* Document passage
Capco – smooth integration, powering growth

* The management commentary was upbeat on Capco. It indicated a smooth integration, strong success in joint deal wins, and robust future outlook, with a combined GTM and strong pipeline.

* Combination of WPRO and Capco provides both consulting and domain technology capabilities. Demand for the combined services of both companies is strong. Combined deal wins have been robust. Capco has won 120 deals in the first six months since the transaction’s closure. This includes a few large transformation deals that were possible because of the combined capabilities of WPRO and Capco.

* While there are differences in both company cultures. Post integration, the Capco team has discovered more similarities than differences. We see this as a positive sign of cultural integration.

* WPRO will integrate Capco's capability for its largest FS clients. Capco will spearhead front-end GTM for WPRO for large FS clients. We see this as a strategic step, which will enable growth in BFSI.

 

Focus on large deals to drive traction in sales

* Demand continues to remain strong, with the pipeline being the highest in the recent past. Deal TCV was up 80% in the past four quarters. The company has signed mega deals in both Americas and Europe geography, with a potential for both to reach a TCV of USD1b.

* The management is focusing on sourcing large deals from the market. It is accelerating its focus on larger deals and expanding its market share in over USD200m and USD300m accounts.

* It has built a large deal team. Strong hiring in market facing roles will enable good sales traction. The management expects WPRO's participation and win rate in large programs to accelerate.

 

Strategic partnerships

* WPRO is investing in its hyperscaler partnerships to drive leading solutions. Investments are in the area of Cloud-led modernization, AI, ML, industry-specific solutions, etc.

* It has hired senior leaders and each partnership is led by senior leaders.

* Key hyperscaler alliances include AWS, Azure, Google, Salesforce, SAP, and Service Now.

* Partners are also co-innovating and co-investing with WPRO.

* Order book in ACV terms is up 80% YoY across the top six partnerships.

 

Appetite for inorganic investments

* The management sees M&A as a strategic pillar of the growth story.

* Its recent M&As have been to boost its local presence, enhance its global delivery capabilities, and improve its strategic positioning within clients.

* Part of a data file

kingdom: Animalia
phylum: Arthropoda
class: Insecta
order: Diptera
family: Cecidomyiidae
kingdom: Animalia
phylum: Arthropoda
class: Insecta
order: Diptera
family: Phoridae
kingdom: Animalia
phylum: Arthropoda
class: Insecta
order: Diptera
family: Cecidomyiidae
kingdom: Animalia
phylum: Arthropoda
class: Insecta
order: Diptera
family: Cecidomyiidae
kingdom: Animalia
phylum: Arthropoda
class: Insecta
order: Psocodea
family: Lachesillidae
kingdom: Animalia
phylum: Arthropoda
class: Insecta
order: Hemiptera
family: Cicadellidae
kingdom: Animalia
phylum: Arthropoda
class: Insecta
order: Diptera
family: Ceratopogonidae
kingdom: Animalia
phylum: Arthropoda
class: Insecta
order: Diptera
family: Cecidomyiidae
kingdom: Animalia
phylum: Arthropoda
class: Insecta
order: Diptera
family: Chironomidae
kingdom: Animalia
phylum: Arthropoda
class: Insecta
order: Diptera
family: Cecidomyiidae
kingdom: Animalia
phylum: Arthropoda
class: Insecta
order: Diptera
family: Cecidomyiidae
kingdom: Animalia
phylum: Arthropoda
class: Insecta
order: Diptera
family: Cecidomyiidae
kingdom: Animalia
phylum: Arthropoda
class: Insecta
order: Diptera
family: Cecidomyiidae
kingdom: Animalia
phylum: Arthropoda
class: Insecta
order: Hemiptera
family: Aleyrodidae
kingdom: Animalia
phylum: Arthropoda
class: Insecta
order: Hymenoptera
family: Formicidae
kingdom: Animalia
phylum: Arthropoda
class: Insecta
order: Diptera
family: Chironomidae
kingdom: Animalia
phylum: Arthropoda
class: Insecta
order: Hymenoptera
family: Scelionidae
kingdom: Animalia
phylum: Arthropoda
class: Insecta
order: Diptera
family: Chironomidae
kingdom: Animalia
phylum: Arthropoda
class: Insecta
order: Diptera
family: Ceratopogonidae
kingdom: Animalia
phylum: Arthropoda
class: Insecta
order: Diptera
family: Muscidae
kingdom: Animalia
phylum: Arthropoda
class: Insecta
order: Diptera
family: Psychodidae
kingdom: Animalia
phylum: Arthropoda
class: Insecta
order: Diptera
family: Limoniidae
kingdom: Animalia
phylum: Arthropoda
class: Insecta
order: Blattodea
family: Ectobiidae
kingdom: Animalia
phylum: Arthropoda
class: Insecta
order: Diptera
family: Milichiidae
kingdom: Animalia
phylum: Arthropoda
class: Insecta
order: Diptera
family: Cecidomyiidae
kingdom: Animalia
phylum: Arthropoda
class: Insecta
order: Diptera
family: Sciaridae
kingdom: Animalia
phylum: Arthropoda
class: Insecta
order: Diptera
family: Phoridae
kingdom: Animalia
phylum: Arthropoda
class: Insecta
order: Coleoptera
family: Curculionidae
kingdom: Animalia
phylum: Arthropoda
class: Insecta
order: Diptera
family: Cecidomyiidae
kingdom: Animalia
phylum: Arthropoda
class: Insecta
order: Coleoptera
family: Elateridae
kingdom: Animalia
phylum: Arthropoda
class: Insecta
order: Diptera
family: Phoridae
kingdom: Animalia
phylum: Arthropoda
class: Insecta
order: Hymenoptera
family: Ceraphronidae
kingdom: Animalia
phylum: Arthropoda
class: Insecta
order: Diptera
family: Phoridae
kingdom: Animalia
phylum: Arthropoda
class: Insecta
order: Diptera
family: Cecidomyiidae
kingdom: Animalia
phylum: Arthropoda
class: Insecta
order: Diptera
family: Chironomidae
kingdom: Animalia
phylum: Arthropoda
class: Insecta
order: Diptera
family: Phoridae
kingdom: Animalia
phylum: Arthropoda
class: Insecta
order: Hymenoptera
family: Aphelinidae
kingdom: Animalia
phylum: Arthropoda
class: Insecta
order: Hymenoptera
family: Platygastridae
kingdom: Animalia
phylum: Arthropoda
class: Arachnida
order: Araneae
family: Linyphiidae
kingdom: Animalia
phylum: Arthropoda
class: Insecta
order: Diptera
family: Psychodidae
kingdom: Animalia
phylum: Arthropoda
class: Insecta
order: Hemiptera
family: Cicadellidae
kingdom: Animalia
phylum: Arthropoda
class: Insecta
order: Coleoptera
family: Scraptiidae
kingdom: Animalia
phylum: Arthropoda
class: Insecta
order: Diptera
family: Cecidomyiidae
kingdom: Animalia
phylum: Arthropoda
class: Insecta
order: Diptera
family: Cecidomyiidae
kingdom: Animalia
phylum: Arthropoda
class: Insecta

* Instructions for the task
Please pick up the WPRO business commentary after its last sentence and write the next part.

* Answer to this problem
* The company is investing in both change management and integration teams to enable smoother integration of inorganic investments.

* WPRO has undertaken six acquisitions in the past year, and will continue to invest in inorganic growth. The management has also indicated appetite for large acquisitions, if it makes business relevance.

 

Stable margin trajectory

* The management indicated a strong investment pipeline led by capabilities (Cloud and Digital) and sales (large deals and partner ecosystem).

* Margin gains from growth and productivity improvement will be re-invested in the business, given the demand rich environment.

* Utilization, offshore, employee productivity, higher pricing, and pyramid rationalization are some of the operational levers that the management is working to enhance.

* The management said it will sustain margin at current levels. Its focus is on driving stronger growth.

 

Valuation and view – aptly priced

* In the past few years, WPRO has underperformed Tier I companies on growth due to its higher exposure to challenged verticals (such as Healthcare and ENU). Changes at the company level (restructuring in India/Middle East) have further constrained growth. We expect the refreshed strategy of the new management to make the organization leaner. Its growth-focused and client-centric approach would aid growth over the medium-to-long term.

* We maintain our Neutral stance as a successful turnaround from its growth is aptly priced into our estimates and valuation. Our TP implies 28x FY23E EPS.